- French President Emmanuel Macron will announce plans to reform the country’s rules on employee stock options.
- Such compensation schemes give employees the chance to acquire a slice of the company they work for.
- It comes after 500 European start-up founders warned of a “brain drain” of the best and brightest in Europe.
France is bringing in new rules on employee stock options to lure in talent and compete with the U.S.′ top tech hub. President Emmanuel Macron will on Monday announce the government’s plans, which look to expand its stock options scheme to include foreign companies with staff in France, among other rule changes.

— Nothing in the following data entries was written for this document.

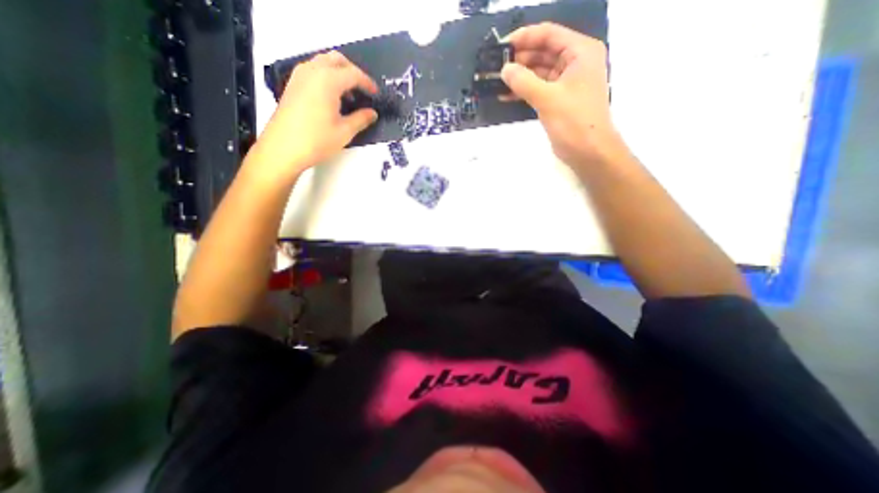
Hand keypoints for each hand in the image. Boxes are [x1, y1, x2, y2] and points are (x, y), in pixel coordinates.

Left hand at [252, 51, 379, 177]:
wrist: (283, 148)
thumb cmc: (317, 140)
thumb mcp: (345, 132)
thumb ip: (361, 119)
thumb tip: (372, 113)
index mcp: (328, 81)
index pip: (353, 74)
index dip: (368, 83)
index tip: (376, 94)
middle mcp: (312, 71)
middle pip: (337, 60)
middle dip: (353, 72)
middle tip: (363, 90)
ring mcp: (300, 76)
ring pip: (323, 62)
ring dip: (339, 73)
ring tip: (349, 95)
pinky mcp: (293, 85)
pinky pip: (313, 71)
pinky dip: (326, 77)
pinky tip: (332, 98)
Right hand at [502, 24, 623, 168]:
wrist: (588, 151)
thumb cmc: (574, 121)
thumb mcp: (548, 98)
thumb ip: (524, 82)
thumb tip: (504, 69)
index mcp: (580, 52)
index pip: (549, 35)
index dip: (524, 38)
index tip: (501, 46)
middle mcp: (575, 62)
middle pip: (543, 52)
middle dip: (520, 59)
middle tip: (496, 67)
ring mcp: (567, 83)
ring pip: (539, 72)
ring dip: (520, 77)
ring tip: (498, 82)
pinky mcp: (559, 100)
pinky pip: (539, 88)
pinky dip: (524, 91)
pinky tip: (507, 95)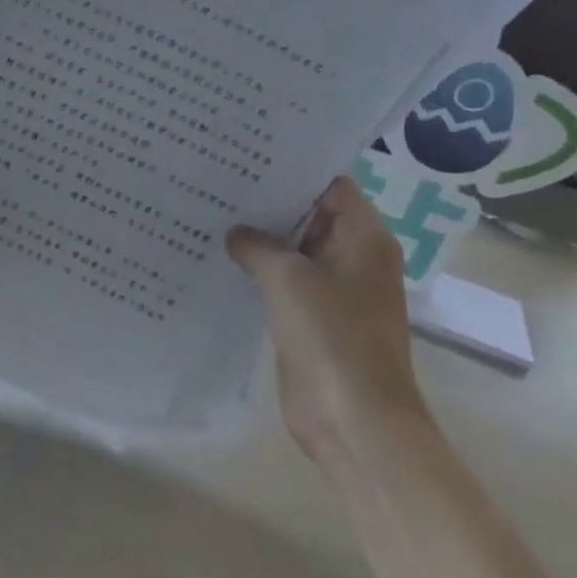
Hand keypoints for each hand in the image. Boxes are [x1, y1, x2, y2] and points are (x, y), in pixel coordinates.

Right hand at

The package of reforms comes after 500 European start-up founders called on EU member states to update and align their rules on employee stock options, which give employees the chance to acquire a slice of the company they work for.
The entrepreneurs, which include Stripe CEO Patrick Collison and TransferWise boss Taavet Hinrikus, warned of a “brain drain” of the best and brightest in Europe if policymakers didn’t reform employee share ownership rules to help the EU’s tech sector rival Silicon Valley.

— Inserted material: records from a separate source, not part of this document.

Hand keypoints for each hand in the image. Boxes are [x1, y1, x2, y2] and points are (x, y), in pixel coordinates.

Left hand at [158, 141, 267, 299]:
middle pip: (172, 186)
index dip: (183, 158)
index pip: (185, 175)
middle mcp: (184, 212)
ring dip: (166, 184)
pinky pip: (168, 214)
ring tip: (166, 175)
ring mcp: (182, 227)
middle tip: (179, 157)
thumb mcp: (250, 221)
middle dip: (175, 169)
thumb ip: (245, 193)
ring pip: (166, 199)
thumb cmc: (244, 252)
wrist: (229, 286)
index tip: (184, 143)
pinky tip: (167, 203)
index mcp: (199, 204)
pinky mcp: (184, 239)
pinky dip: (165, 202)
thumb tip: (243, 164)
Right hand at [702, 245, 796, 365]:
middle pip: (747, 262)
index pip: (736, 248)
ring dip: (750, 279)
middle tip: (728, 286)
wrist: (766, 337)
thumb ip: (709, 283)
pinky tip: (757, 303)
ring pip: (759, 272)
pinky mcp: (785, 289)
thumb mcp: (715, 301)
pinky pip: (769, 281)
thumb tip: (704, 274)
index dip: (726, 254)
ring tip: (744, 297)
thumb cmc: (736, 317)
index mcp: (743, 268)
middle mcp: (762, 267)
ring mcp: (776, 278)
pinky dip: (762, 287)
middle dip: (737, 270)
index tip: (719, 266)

A letter signed by the tech executives and coordinated by venture capital firm Index Ventures was sent to lawmakers across the continent last year. Index Ventures, an investor in the likes of Adyen and Deliveroo, has claimed U.S. tech workers own twice as much equity in the companies they work for than their European counterparts.
The changes from France will also ensure the stock options are priced at a fair-market value instead of the value paid by investors to avoid penalizing early employees, as well as remove restrictions on start-up visas that require eligible employers to be based in France.